Assignment:
When "from" occurs in a line of the material, copy that line.

Data section:

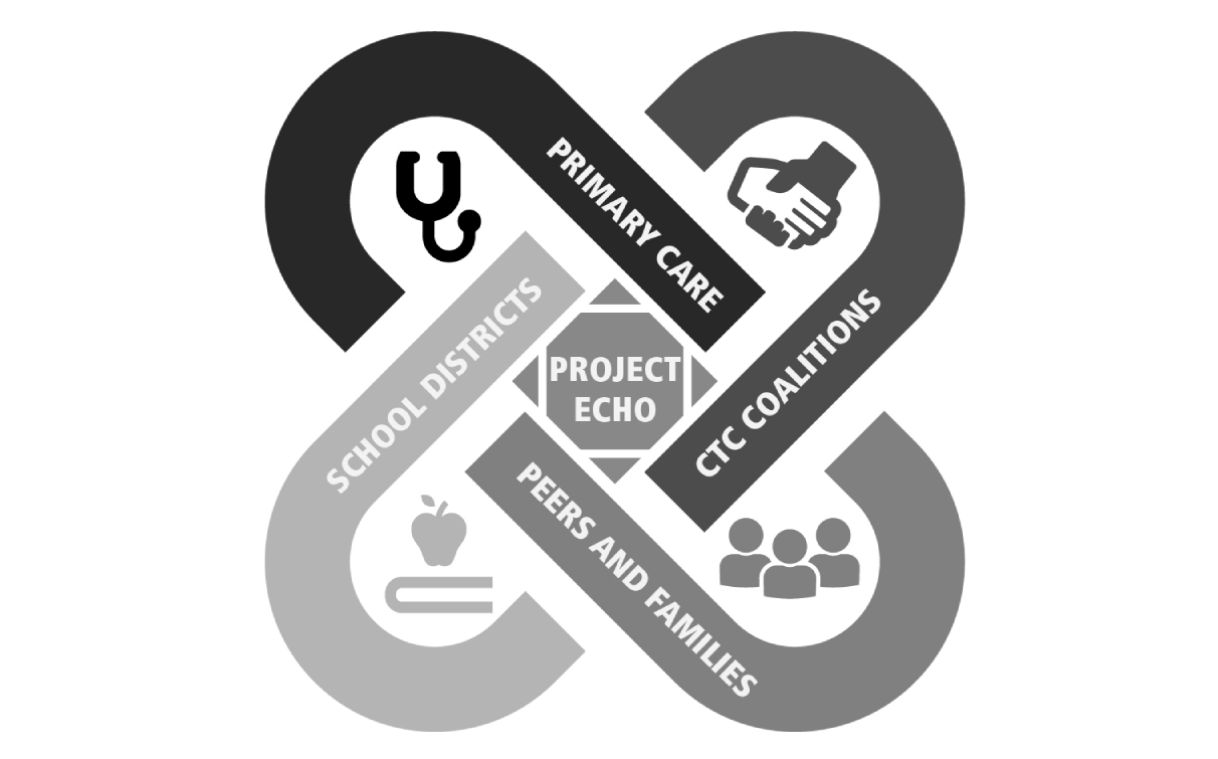
Figure 3. This is a collaboration between primary care providers and school districts, with input from communities that care coalitions and outreach to peers and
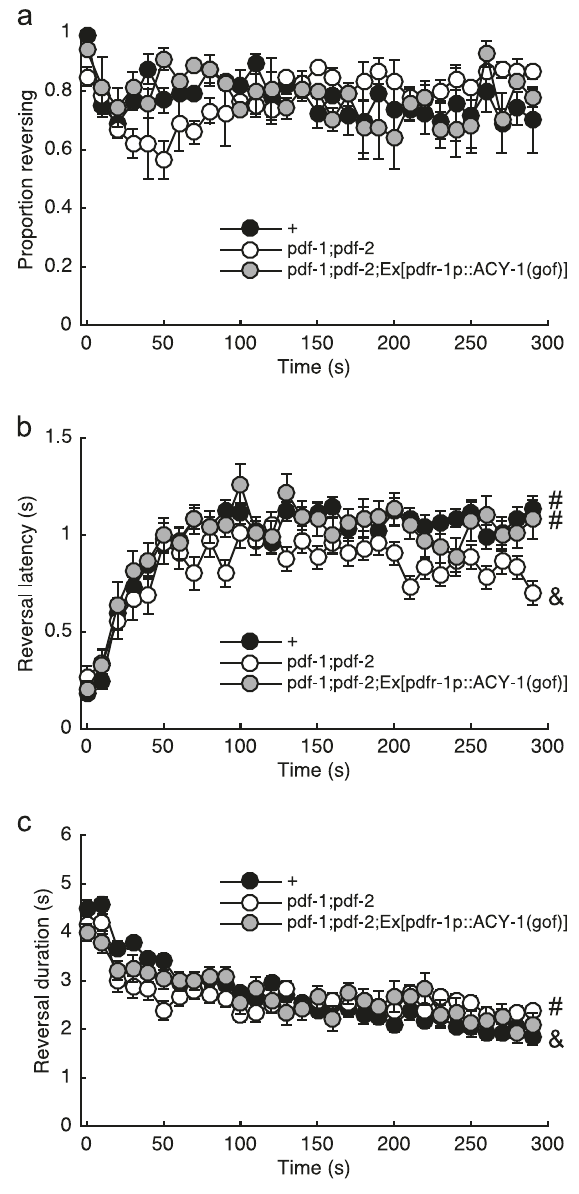
Fig. 4 PDFR-1 signals through cAMP to promote habituation. Proportion of the population reversing ( a ), reaction time ( b ), and response duration ( c ) to each of 30 2 s light pulses administered at 0.1 Hz. Mean ± SEM. ‘ # ’ and ‘ & ’ denote signi fi cantly different groups based on the response to the fi nal stimulus. N = 3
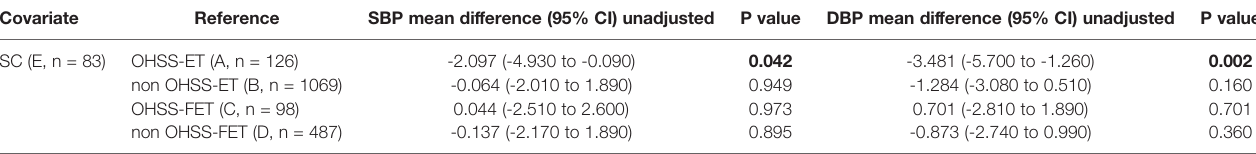
TABLE 4 | Comparison the BP of SC (group E) and ART group. Covariate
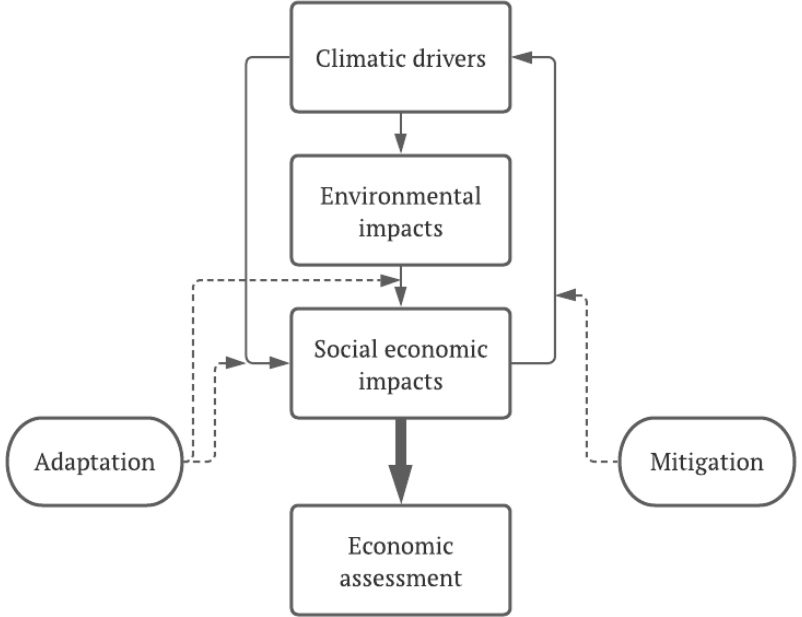
Figure 6. Socioeconomic impacts of climate change (adapted from https://www.iemed.org/publication/the-economic-impacts-of-climate-change-in-the-mediterranean/, accessed on 22 December 2021).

Answer to the problem:
Figure 3. This is a collaboration between primary care providers and school districts, with input from communities that care coalitions and outreach to peers and
Figure 6. Socioeconomic impacts of climate change (adapted from https://www.iemed.org/publication/the-economic-impacts-of-climate-change-in-the-mediterranean/, accessed on 22 December 2021).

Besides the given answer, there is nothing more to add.